Wings (free to download, but requires in-app purchases of $2.99 for pre-multiplication and $3.99 for basic or advanced sets) could serve the same purpose for a child struggling with multiplication concepts. It’s an entertaining but solid app that offers visual multiplication (similar to what my children bring home on worksheets) as well as the 3 x 6 numeric variety. Again, it’s probably not a game a child would choose over Agar.io (the latest craze at our house), but it’s a dramatic improvement over worksheets.

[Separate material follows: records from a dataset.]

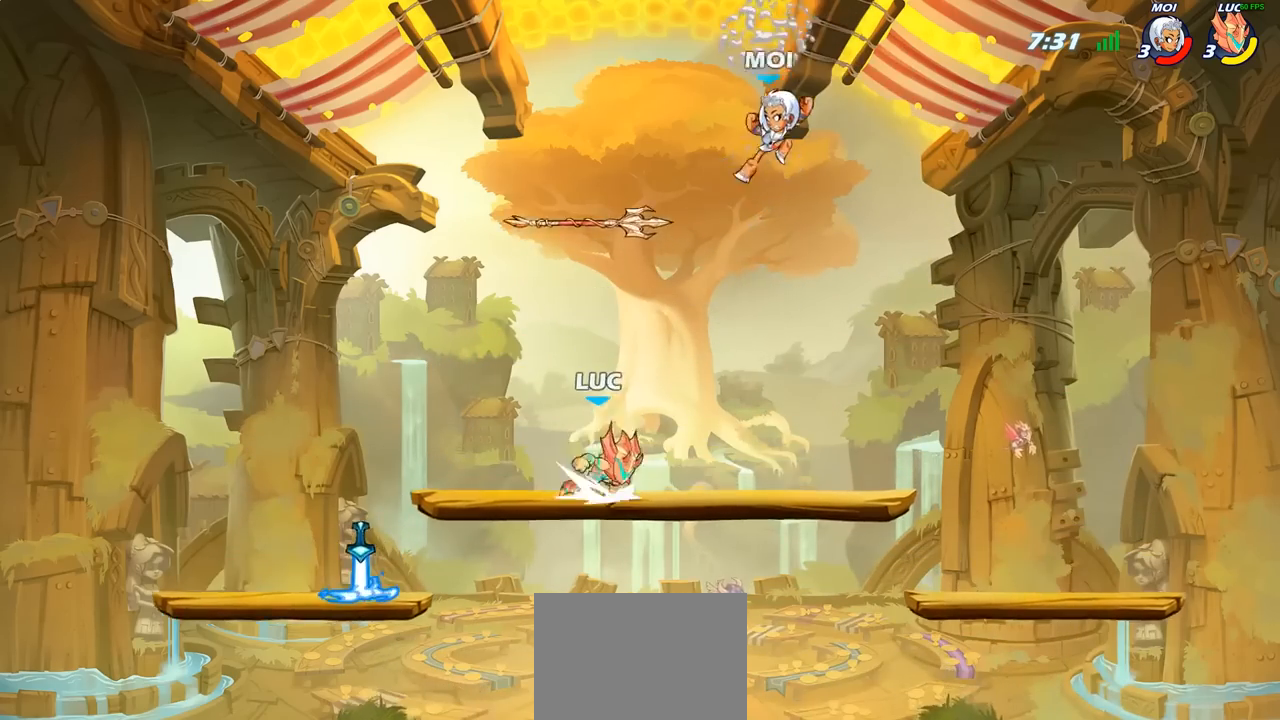
{"buttons": [], "left_stick": "center", "right_stick": "center", "events": [[17, "CIRCLE", "down"], [17, "left_stick", "down"], [50, "R2", "up"], [100, "CIRCLE", "up"], [133, "left_stick", "center"]]}
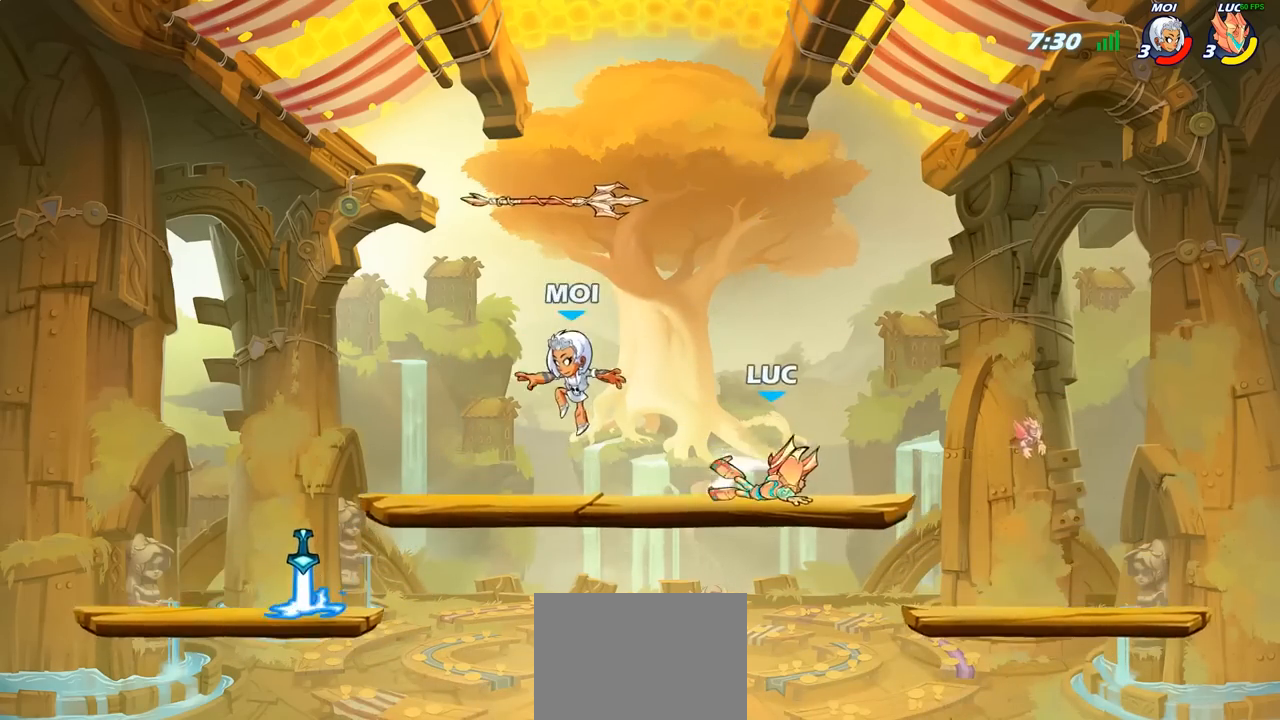
{"buttons": ["R1", "R2"], "left_stick": "left", "right_stick": "center", "events": [[167, "left_stick", "left"], [400, "R2", "down"], [450, "R1", "down"]]}
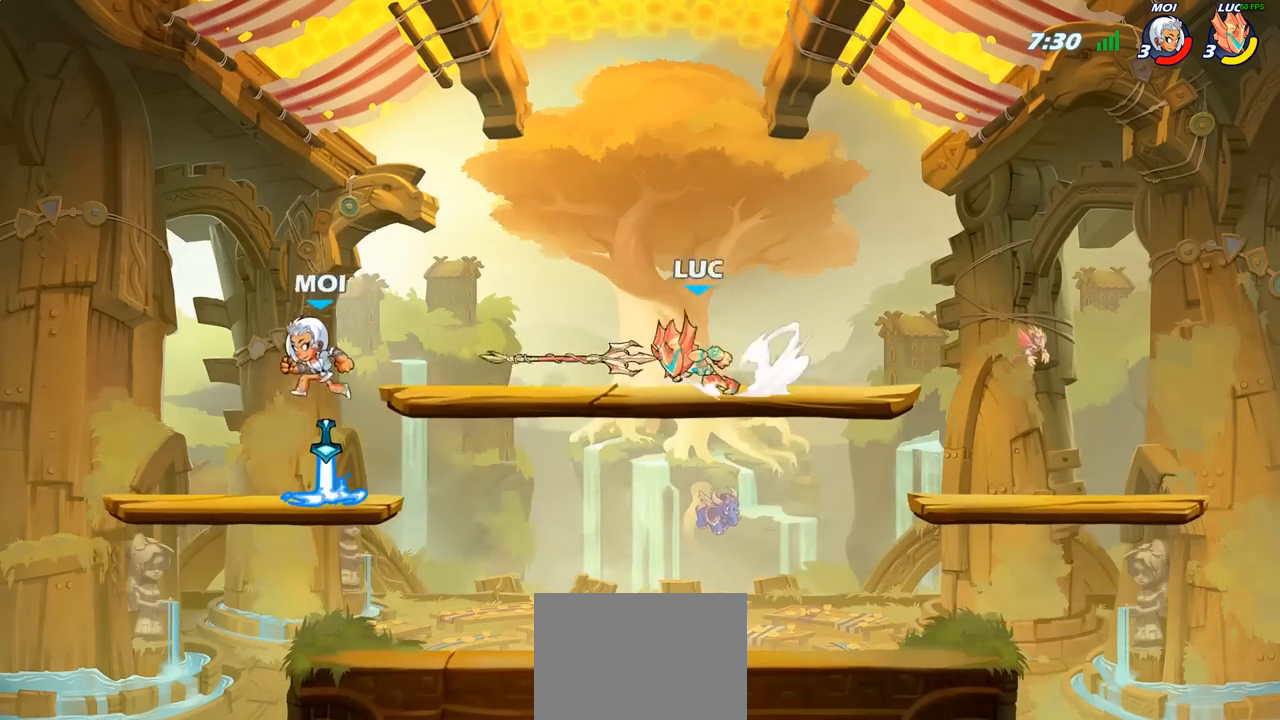
{"buttons": [], "left_stick": "center", "right_stick": "center", "events": [[17, "R1", "up"], [33, "R2", "up"], [100, "R1", "down"], [117, "left_stick", "down-left"], [167, "R1", "up"], [367, "SQUARE", "down"], [367, "left_stick", "center"], [433, "SQUARE", "up"]]}
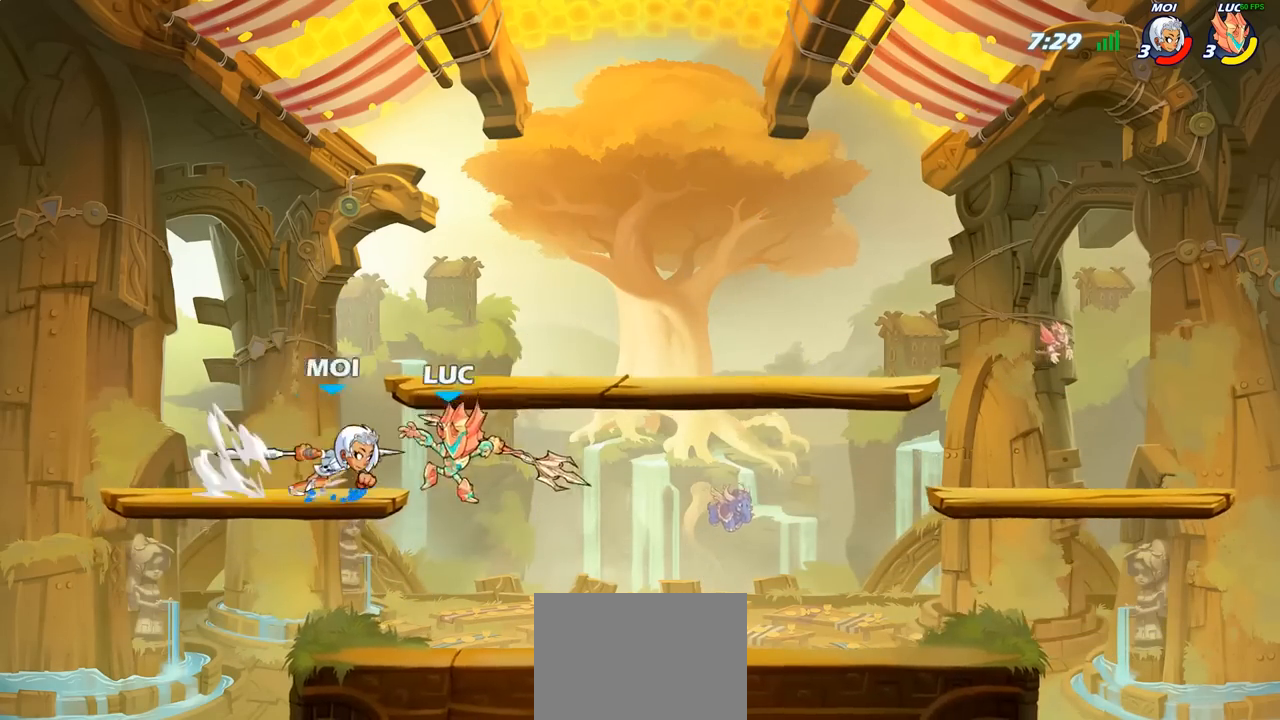
{"buttons": [], "left_stick": "center", "right_stick": "center", "events": []}
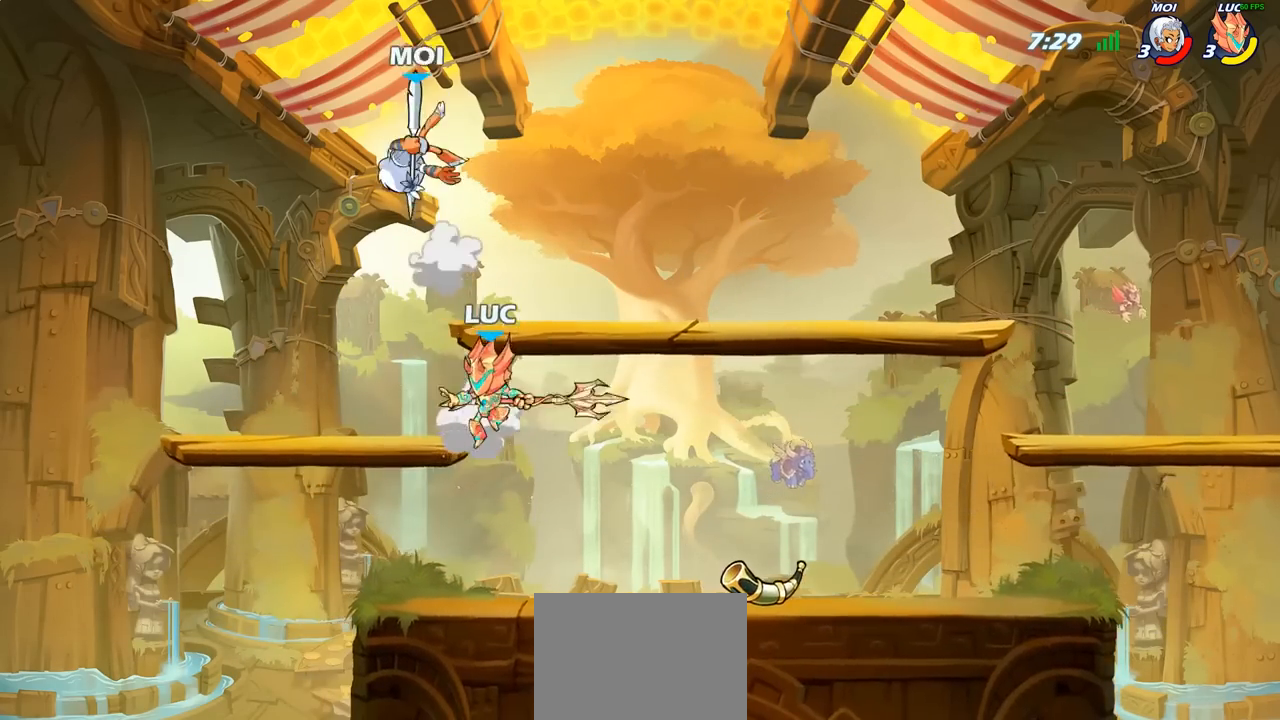
{"buttons": [], "left_stick": "right", "right_stick": "center", "events": [[17, "CROSS", "down"], [133, "CROSS", "up"], [267, "R2", "down"], [317, "left_stick", "right"], [367, "left_stick", "center"], [433, "R2", "up"], [450, "left_stick", "right"]]}
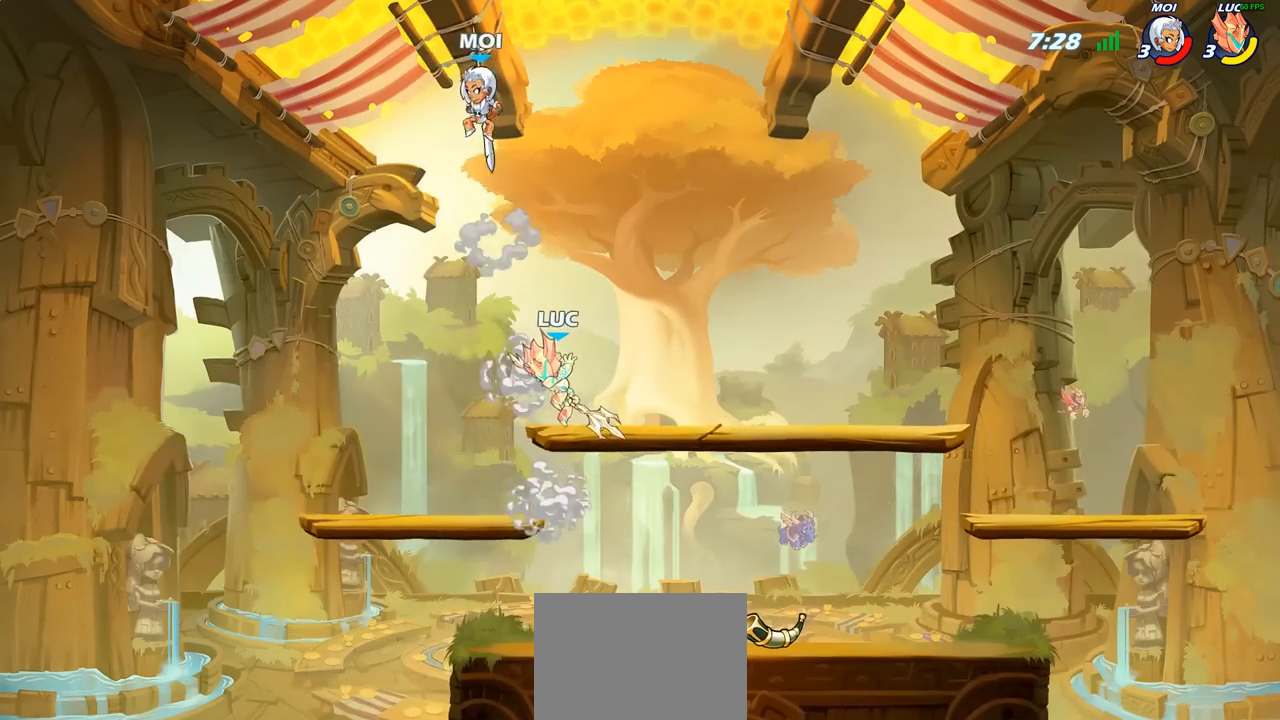
{"buttons": [], "left_stick": "down-left", "right_stick": "center", "events": [[33, "left_stick", "center"], [317, "left_stick", "down-left"]]}
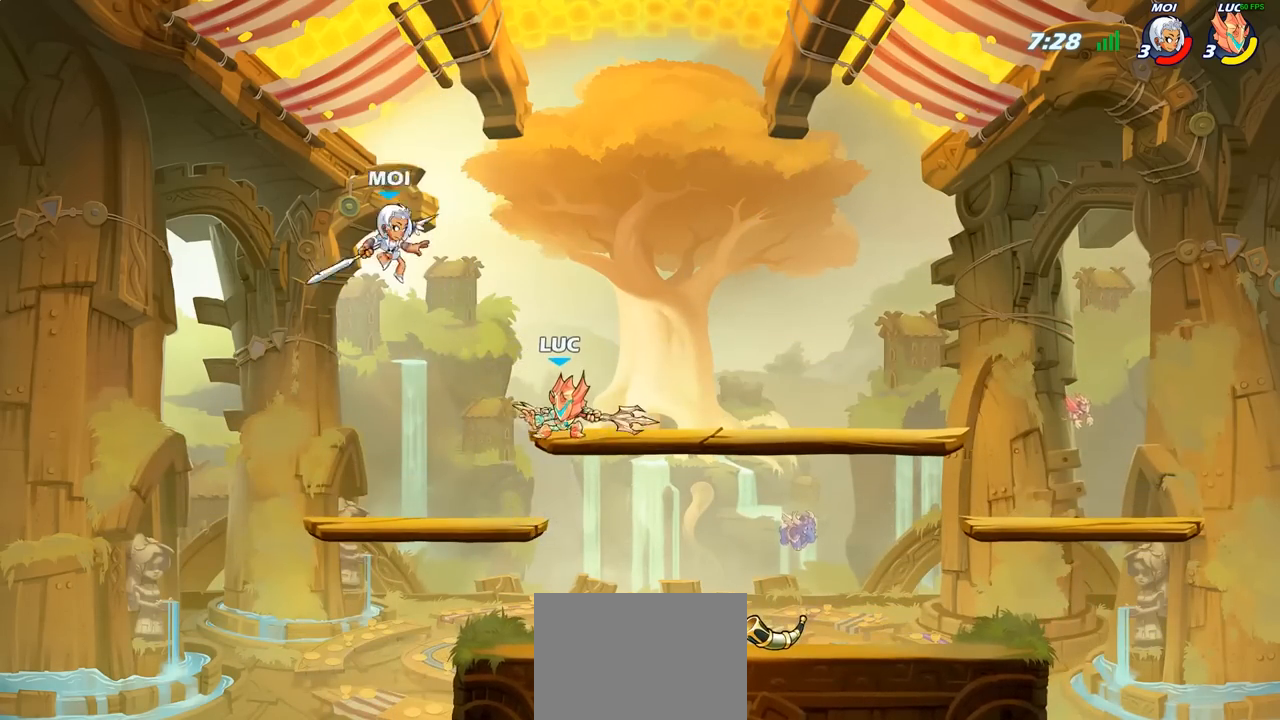
{"buttons": [], "left_stick": "center", "right_stick": "center", "events": [[400, "CIRCLE", "down"], [450, "left_stick", "center"], [467, "CIRCLE", "up"]]}
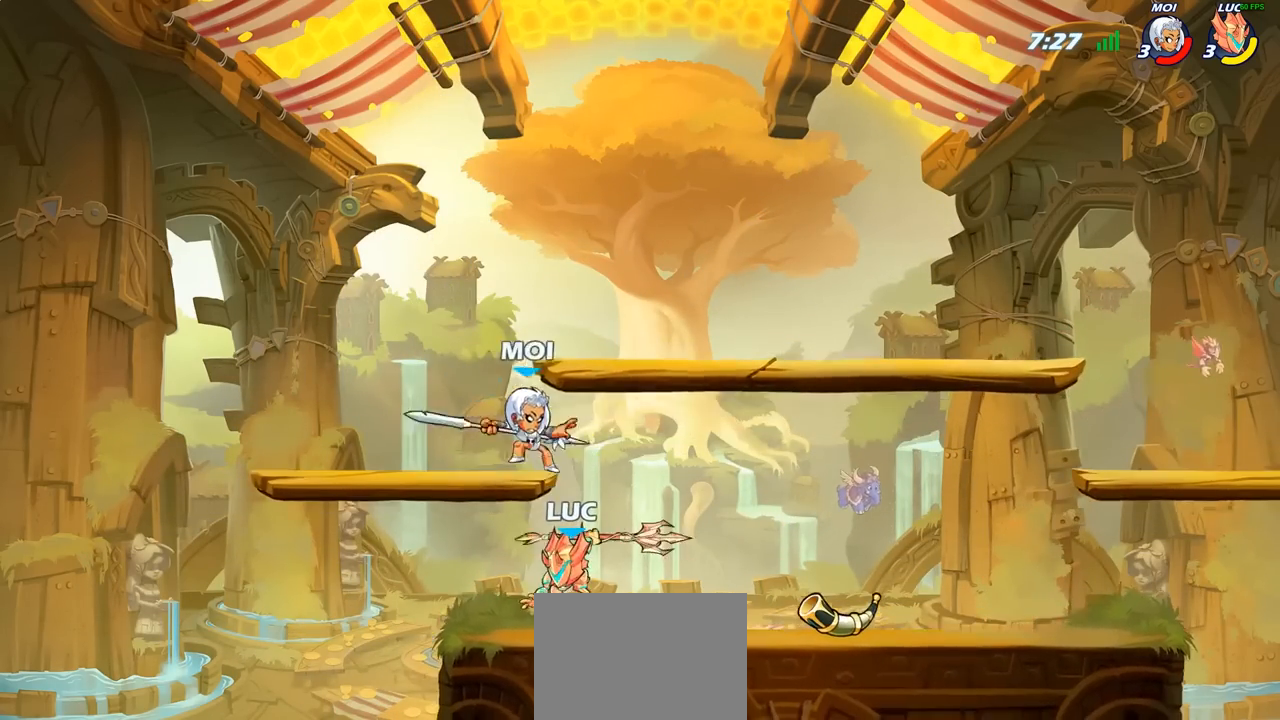
{"buttons": [], "left_stick": "center", "right_stick": "center", "events": []}
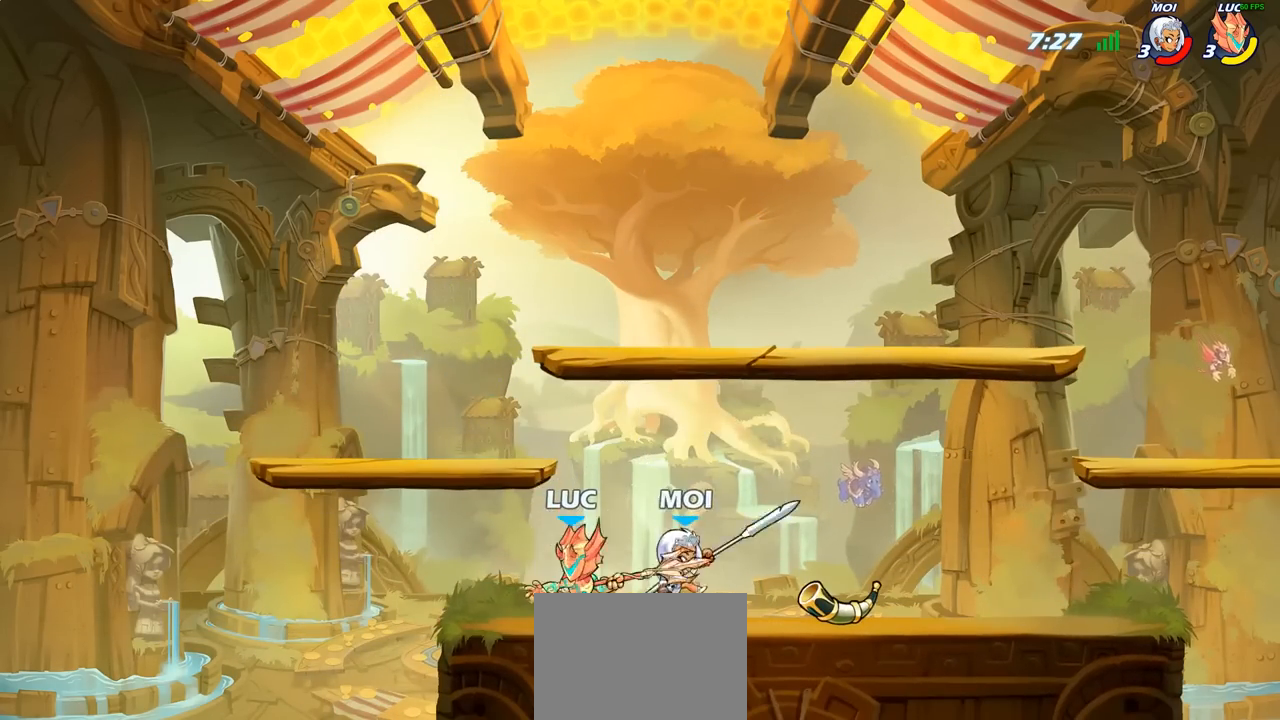
{"buttons": [], "left_stick": "down-left", "right_stick": "center", "events": [[83, "CROSS", "down"], [83, "left_stick", "up-right"], [167, "R2", "down"], [250, "CROSS", "up"], [350, "R2", "up"], [433, "left_stick", "down-left"]]}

Fraction MashNYSCI (iPad only, $2.99) offers a more entertaining way into fractions, allowing kids to create fractional mash-ups of two pictures they take or choose. Realistically, a child doesn’t have to learn the fraction to have fun making a picture that’s half your dog and half your cat, but it does help bring the concepts home.
SCIENTIFIC LEARNING
Noticing Tools, NYSCI If you’re prepared to spend some time with your children getting them back into a learning frame of mind, these apps, developed by the New York Hall of Science in partnership with Local Projects, turn an iPad into a serious tool of inquiry (all are still iPad only, $2.99 each or $9.99 for all 5 as part of the Noticing Tools STEM Pack). The most delightful, Playground Physics, invites children to make a video of anything in motion, from a playground swing to a leaping cat, and then to use the app to discover the motion, forces and energy involved.
Other apps allow children to use the iPad camera to expand their understanding of a physical object. Size Wise encourages kids to explore ratios and proportions while making funny pictures that make things look wildly bigger and smaller than they really are;Volumize encourages them to think of photographed objects as 3-D models composed of simple shapes like cones and cylinders andChoreograph allows them to animate friends, animals and objects and explore the angles that make up the animations. These apps would be fantastic for home schoolers; lesson plans are available on the NYSCI website.